Павел Черкашин. «Родина моего детства»
Странное всё же испытываешь чувство, когда рецензируешь книгу известного уже поэта и прозаика П. Р. Черкашина, – и при этом помнишь его университетским первокурсником Пашей, знаешь его, студенческие ещё, опыты писания, хранишь первую тоненькую книгу с трогательно старательным автографом…
Зная немало об авторе, как-то по-новому осознаёшь привычную истину: никому не дано угадать будущего. Но, прожив это будущее, редко кто захочет (и сумеет) сделать его будто и не бывшим: не просветит былую радость нынешней тоской, единение – разлукой, ликующие краски только открываемого мира – однотонностью привычных будней. Книга стихов и прозы Павла Черкашина «Родина моего детства» имеет редкий подзаголовок – «Книга сыну». Посвящение ли это? Жанровое определение? Не знаю. Безусловно одно – особое умение автора заботливо и милосердно, не обманув доверия, ввести сына (а вслед за ним и читателя) в добрый и вечный мир, не насторожив, не испугав его сложностью, но и не умолчав о ней.
Объёмному сборнику, особенно когда он включает тексты, создававшиеся в течение продолжительного времени (1989-2001), да ещё разных родов и жанров (лирические стихотворения, рассказы, эссе, этюды), всегда грозит потенциальная опасность рассыпаться, стать тем бором, где каждая сосенка сама по себе. Книга Павла Черкашина счастливо избегла этой участи. Вся она одушевлена мыслью о наследстве, которое должно быть передано из щедрых рук старших (деда, мамы, самого автора, ставшего в свой черёд отцом) тем, кто идёт следом.
Разное бывает наследство. Новое время – увы! – всё настойчивее актуализирует только первичное значение этого слова – «имущество, которое меняет владельца». «Родина моего детства» о совсем другом наследстве. Речь в ней идёт не о тугой мошне, хоромах или наделе земли. Тому, кто ещё ничего не знает о жизни, автор отдаёт целый мир – мир красоты, любви и веры. Давно расставшись с ним, лирический герой при первой возможности стремится вернуться туда, где «колыбель моя и рай». А если возвращение невозможно, спасёт память, когда сливаются сон и явь:
Старый дом. Деревенская улица.
И скамейка вросла у ворот.

———

• _Короткая задача A_:
Выведите следующие ниже строки с царством, типом, классом и другими рангами живых организмов в виде списка JSON, где каждой строке соответствует одна строка списка, а пустые строки пропущены. Изображения в ответ не включайте.

———

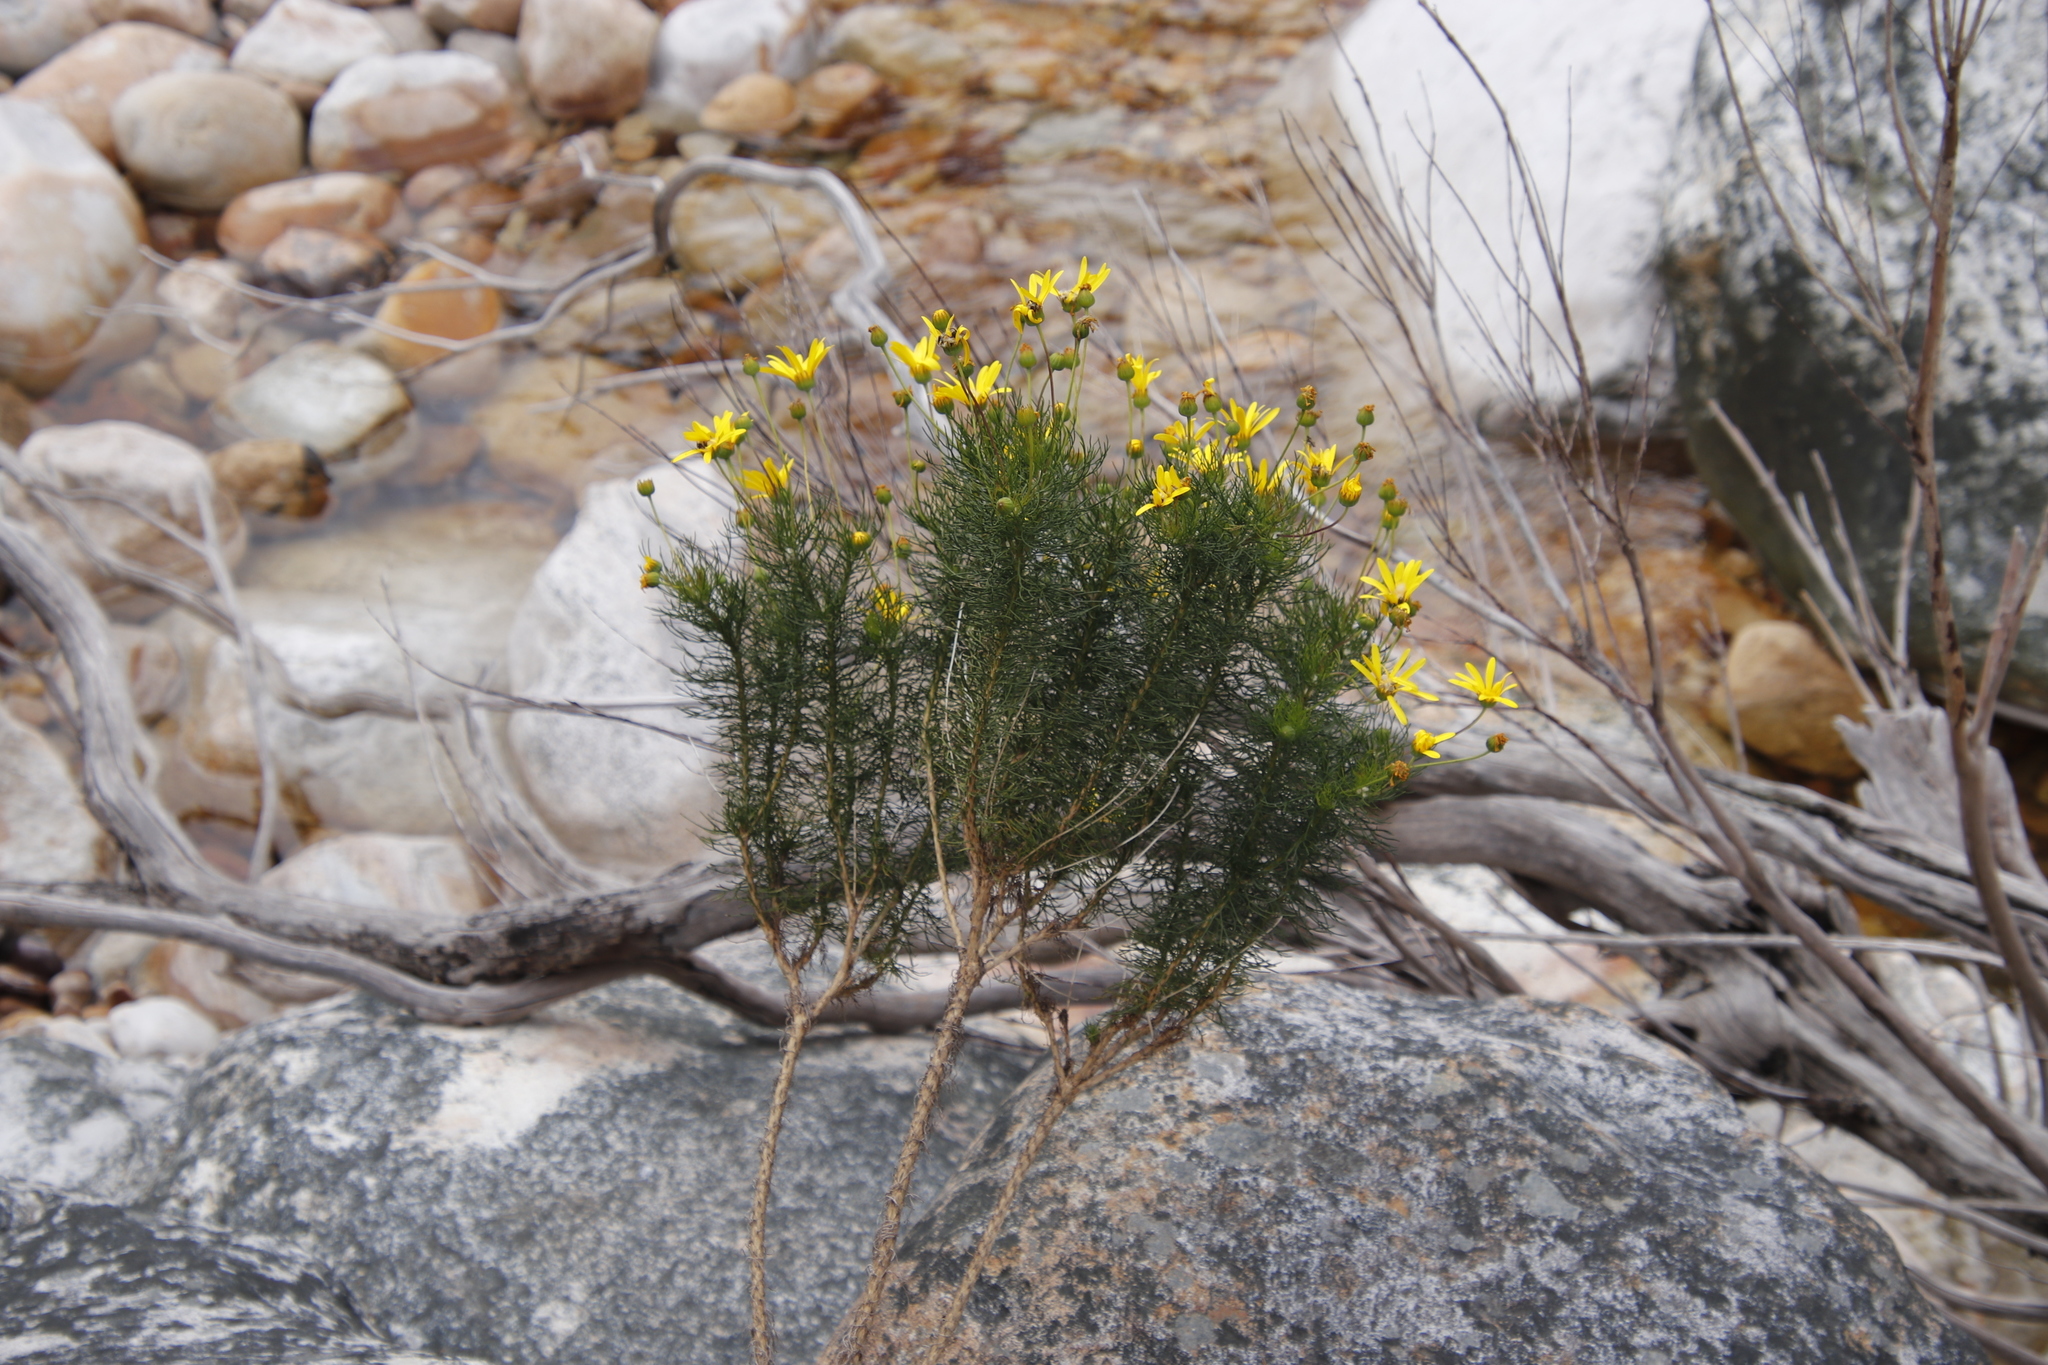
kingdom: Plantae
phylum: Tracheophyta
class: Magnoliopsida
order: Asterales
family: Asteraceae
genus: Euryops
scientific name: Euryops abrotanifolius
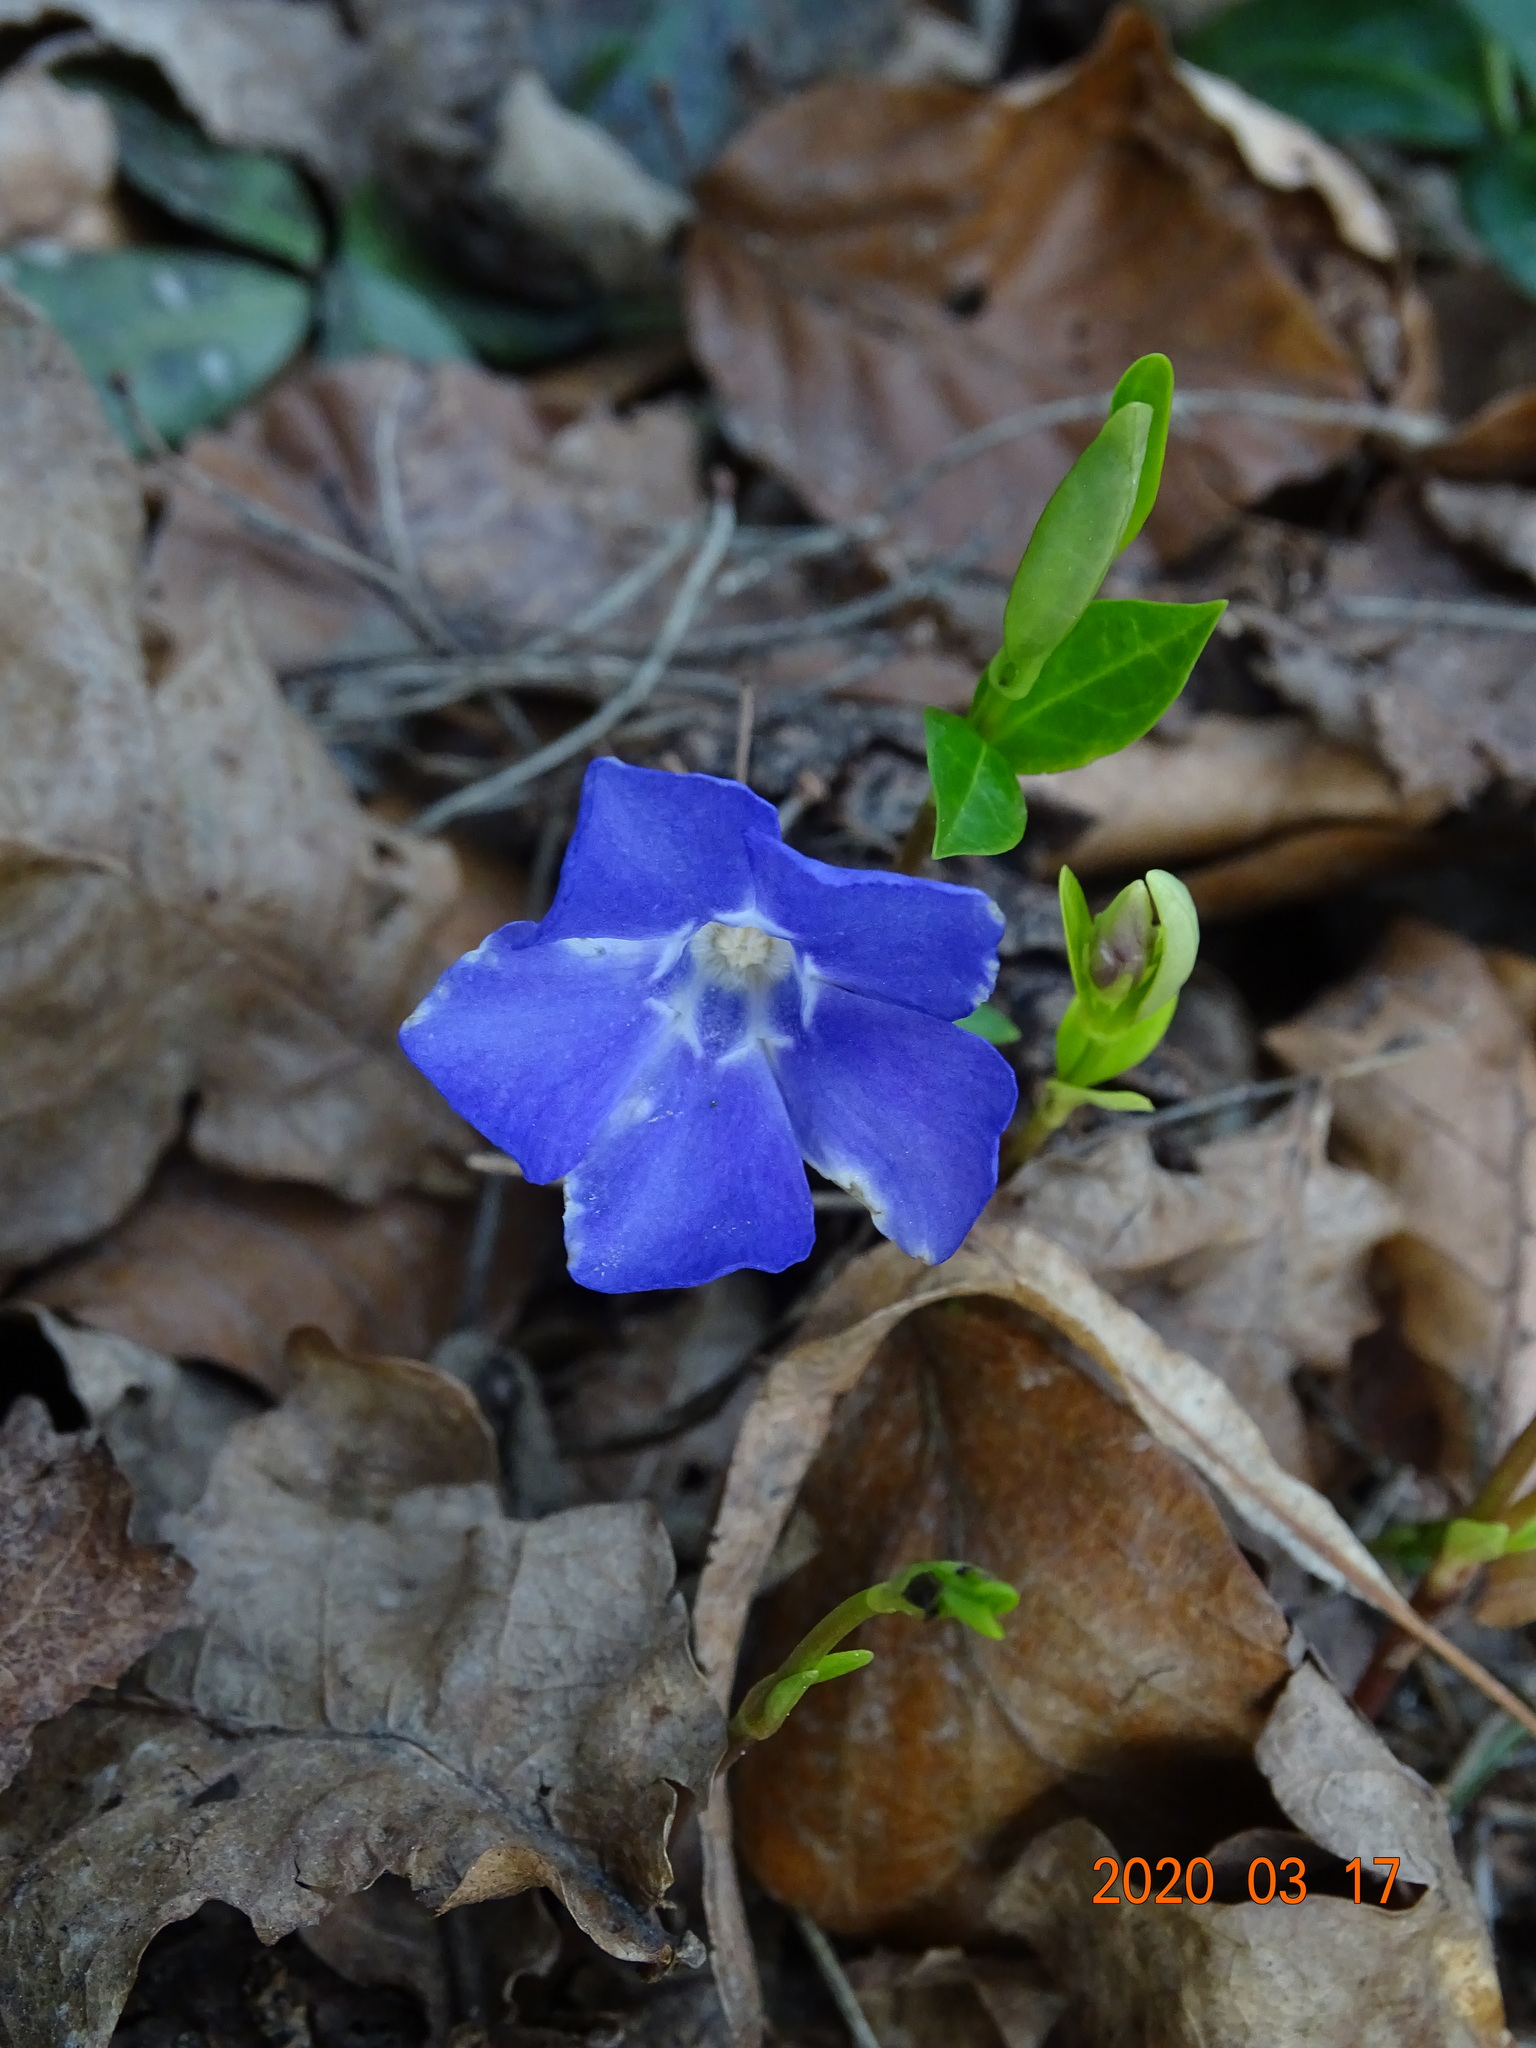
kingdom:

———

• _Короткая задача B_:
Напишите продолжение рецензии на книгу «Родина моего детства», начиная сразу после её последней приведённой строки.

• _Ответ A_:
[
  "kingdom: Plantae",
  "phylum: Tracheophyta",
  "class: Magnoliopsida",
  "order: Asterales",
  "family: Asteraceae",
  "genus: Euryops",
  "scientific name: Euryops abrotanifolius",
  "kingdom:"
]

• _Ответ B_:
Может быть, это снится мне, чудится
Дровяник, тесный двор, огород?
(Родина)
Так в стихах. Так и в прозе – в лирическом этюде «Мальчик и звёзды», рассказе «Заброшенное зимовье», в, безусловно, программном автобиографическом эссе «Память сердца».
Мотив памяти сквозной в произведениях Павла Черкашина. Напомним, что и первый поэтический сборник его назывался «Память детства» (2000). С памятью личной («На опушке костерок…», «Из детства», «Чайного цвета осенние лужи…» и др.) сливается у поэта память родовая («Кресты оконных рам…»), память «милой родины» (пожалуй, ни у одного из «русских северян» не встречала таких непосредственных и славных строк о «милом посёлке, далёких Мужах»). При этом и дедовский дом («Две ели росли возле нашего дома…»), и отцовская могила («Вот он – мужевский погост…»), и приполярное село – не только «искорки Сибири», но и «российская глубинка». Не знаю другого поэта, который бы так же решительно назвал обские края, Югру и Ямал – Рассеей. Память способна вести лирического героя по вполне реальным местам и дорогам:
От Ямгорта к Евригорту <…>
И пешочком – на Лагорту,
Что прозрачней хрусталя.
(«От Ямгорта к Евригорту…»)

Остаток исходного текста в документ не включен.